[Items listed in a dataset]
•••

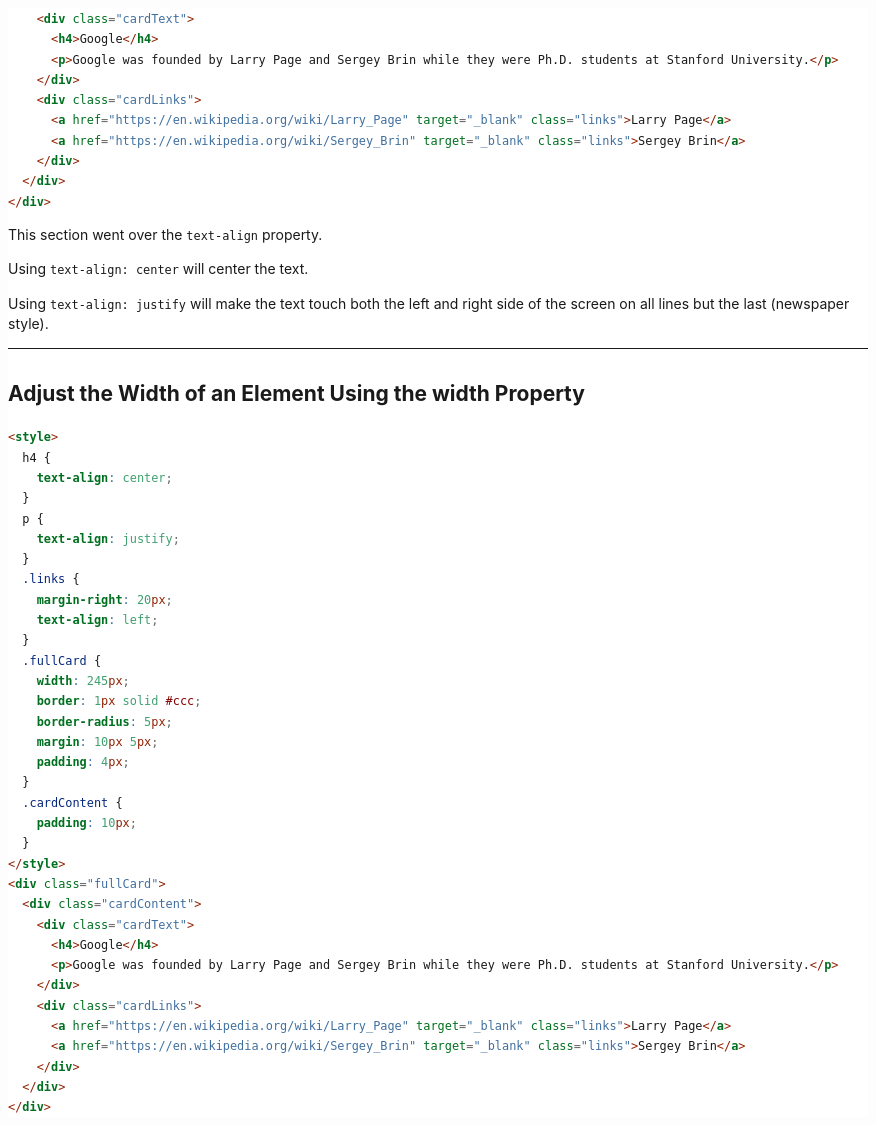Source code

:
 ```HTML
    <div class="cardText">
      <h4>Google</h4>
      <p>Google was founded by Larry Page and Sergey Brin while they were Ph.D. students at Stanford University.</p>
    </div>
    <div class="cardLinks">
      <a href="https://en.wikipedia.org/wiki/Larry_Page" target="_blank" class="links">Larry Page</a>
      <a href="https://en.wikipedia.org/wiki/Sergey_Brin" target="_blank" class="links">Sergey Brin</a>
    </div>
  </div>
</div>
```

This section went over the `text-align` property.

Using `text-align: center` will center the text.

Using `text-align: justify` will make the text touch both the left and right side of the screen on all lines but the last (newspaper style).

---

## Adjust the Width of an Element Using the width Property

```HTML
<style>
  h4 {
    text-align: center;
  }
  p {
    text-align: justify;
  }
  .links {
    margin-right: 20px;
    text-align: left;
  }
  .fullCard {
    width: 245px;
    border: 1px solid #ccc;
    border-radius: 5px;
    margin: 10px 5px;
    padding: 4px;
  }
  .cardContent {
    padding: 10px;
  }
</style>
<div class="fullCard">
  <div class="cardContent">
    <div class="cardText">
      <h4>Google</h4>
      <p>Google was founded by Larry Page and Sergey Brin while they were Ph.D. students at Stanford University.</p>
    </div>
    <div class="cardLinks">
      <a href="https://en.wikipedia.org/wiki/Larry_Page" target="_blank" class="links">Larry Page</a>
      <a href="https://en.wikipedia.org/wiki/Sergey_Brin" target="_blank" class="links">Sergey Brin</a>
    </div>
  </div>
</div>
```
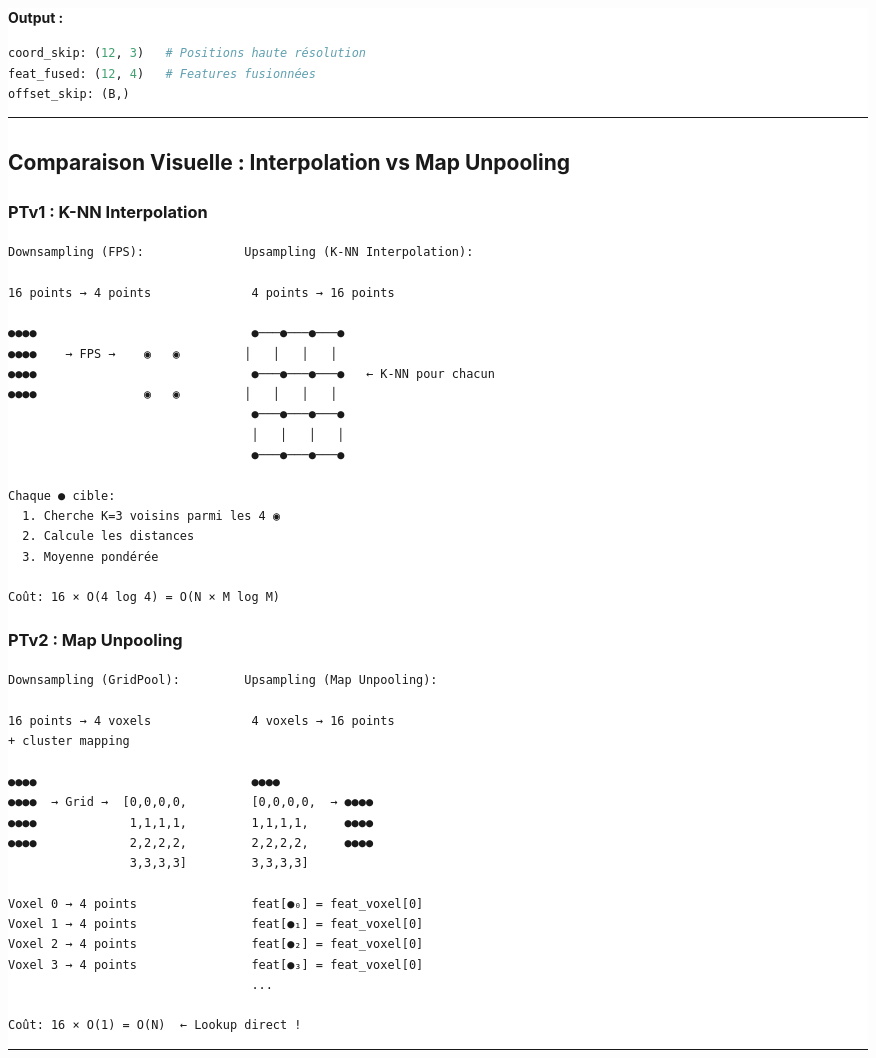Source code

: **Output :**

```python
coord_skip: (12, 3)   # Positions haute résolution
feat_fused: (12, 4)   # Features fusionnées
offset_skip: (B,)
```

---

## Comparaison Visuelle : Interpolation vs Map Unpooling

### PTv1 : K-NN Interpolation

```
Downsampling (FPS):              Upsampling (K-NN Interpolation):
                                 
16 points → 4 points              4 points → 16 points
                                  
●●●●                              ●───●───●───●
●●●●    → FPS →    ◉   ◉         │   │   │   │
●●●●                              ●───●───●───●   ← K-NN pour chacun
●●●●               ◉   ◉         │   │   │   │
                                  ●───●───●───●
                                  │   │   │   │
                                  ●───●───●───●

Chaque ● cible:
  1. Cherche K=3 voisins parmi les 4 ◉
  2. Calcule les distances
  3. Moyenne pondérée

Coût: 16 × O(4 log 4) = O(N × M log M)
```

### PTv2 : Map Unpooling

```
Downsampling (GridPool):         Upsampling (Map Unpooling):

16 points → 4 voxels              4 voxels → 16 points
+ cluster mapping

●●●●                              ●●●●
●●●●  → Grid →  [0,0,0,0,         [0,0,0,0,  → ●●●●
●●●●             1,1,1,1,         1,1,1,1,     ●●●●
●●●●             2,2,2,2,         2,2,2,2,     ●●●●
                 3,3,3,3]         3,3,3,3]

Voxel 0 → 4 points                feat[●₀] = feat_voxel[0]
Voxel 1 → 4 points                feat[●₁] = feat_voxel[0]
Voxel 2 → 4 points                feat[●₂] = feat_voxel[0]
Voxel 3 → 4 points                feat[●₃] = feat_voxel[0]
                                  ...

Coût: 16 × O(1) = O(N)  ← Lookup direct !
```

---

•••

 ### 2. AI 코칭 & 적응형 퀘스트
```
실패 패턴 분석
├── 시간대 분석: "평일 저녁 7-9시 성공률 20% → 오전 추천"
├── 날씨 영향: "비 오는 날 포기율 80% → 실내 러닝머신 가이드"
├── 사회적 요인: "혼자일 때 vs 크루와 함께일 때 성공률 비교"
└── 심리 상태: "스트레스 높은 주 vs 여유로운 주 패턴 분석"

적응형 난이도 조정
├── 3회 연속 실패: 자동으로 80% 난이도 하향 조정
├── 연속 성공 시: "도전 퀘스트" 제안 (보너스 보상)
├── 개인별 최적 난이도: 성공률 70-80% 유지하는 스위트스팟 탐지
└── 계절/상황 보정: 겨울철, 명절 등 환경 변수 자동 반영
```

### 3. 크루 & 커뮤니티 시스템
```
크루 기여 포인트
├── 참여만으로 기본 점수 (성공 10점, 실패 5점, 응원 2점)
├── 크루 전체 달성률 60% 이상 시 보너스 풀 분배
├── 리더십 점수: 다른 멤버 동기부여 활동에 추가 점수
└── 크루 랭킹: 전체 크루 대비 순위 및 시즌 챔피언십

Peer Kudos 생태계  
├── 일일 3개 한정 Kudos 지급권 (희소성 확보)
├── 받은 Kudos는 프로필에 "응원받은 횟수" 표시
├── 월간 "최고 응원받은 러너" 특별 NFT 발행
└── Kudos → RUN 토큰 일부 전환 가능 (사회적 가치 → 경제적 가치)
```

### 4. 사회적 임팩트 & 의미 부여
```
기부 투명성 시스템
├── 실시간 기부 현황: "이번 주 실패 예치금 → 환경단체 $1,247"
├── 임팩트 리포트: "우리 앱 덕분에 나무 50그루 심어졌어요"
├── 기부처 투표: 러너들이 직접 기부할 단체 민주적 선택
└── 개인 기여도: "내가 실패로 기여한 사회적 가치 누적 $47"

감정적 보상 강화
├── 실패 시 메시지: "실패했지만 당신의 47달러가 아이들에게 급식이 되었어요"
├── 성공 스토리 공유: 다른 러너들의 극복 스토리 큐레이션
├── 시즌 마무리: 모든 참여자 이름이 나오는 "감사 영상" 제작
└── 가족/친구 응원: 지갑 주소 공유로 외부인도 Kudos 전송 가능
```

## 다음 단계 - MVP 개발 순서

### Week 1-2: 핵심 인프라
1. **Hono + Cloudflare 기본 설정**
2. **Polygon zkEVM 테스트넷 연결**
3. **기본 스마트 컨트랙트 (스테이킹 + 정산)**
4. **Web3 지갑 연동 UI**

•••

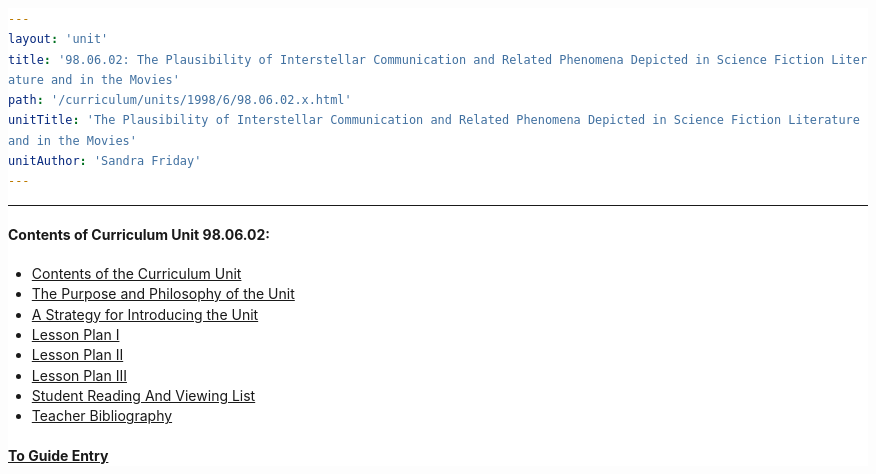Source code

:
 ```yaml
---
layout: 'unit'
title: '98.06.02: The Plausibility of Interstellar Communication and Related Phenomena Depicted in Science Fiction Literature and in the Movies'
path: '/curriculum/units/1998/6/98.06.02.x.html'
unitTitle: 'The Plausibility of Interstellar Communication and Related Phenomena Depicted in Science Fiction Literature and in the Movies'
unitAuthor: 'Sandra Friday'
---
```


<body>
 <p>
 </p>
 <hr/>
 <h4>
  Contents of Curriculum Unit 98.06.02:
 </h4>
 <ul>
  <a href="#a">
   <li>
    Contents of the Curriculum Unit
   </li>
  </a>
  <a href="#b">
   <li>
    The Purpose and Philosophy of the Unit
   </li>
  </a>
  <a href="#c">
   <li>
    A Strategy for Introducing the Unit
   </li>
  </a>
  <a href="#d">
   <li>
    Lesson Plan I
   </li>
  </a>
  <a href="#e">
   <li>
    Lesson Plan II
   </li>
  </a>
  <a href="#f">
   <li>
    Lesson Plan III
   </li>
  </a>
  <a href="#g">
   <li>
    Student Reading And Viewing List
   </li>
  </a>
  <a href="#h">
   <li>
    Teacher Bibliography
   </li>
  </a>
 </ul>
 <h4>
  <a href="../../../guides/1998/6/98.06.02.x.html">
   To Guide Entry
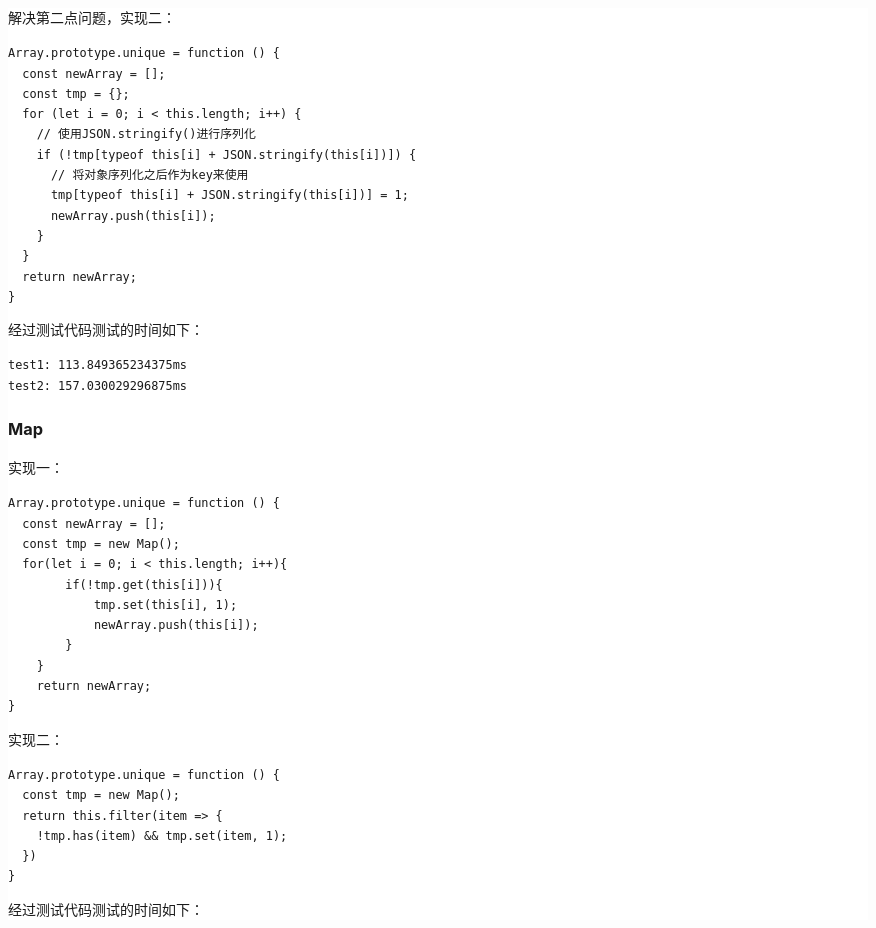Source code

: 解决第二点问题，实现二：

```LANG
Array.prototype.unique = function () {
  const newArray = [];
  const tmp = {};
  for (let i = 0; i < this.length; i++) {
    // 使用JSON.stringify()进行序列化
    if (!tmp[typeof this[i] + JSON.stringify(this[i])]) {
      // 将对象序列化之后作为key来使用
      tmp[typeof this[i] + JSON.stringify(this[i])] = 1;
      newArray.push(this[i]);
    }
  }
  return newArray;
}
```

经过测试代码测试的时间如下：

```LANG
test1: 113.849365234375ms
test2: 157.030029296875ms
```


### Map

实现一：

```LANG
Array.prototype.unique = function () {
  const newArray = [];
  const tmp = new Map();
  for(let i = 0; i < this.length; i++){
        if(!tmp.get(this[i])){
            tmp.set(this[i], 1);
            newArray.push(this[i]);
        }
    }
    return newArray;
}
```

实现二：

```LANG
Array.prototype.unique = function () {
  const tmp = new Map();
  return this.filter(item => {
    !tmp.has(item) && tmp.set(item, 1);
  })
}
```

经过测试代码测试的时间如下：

•••

--- EXERCISE DETAILS ---
If a line of the data contains the word "right", count it; say how many such lines there are and nothing else.

--- ANSWER SPACE ---
2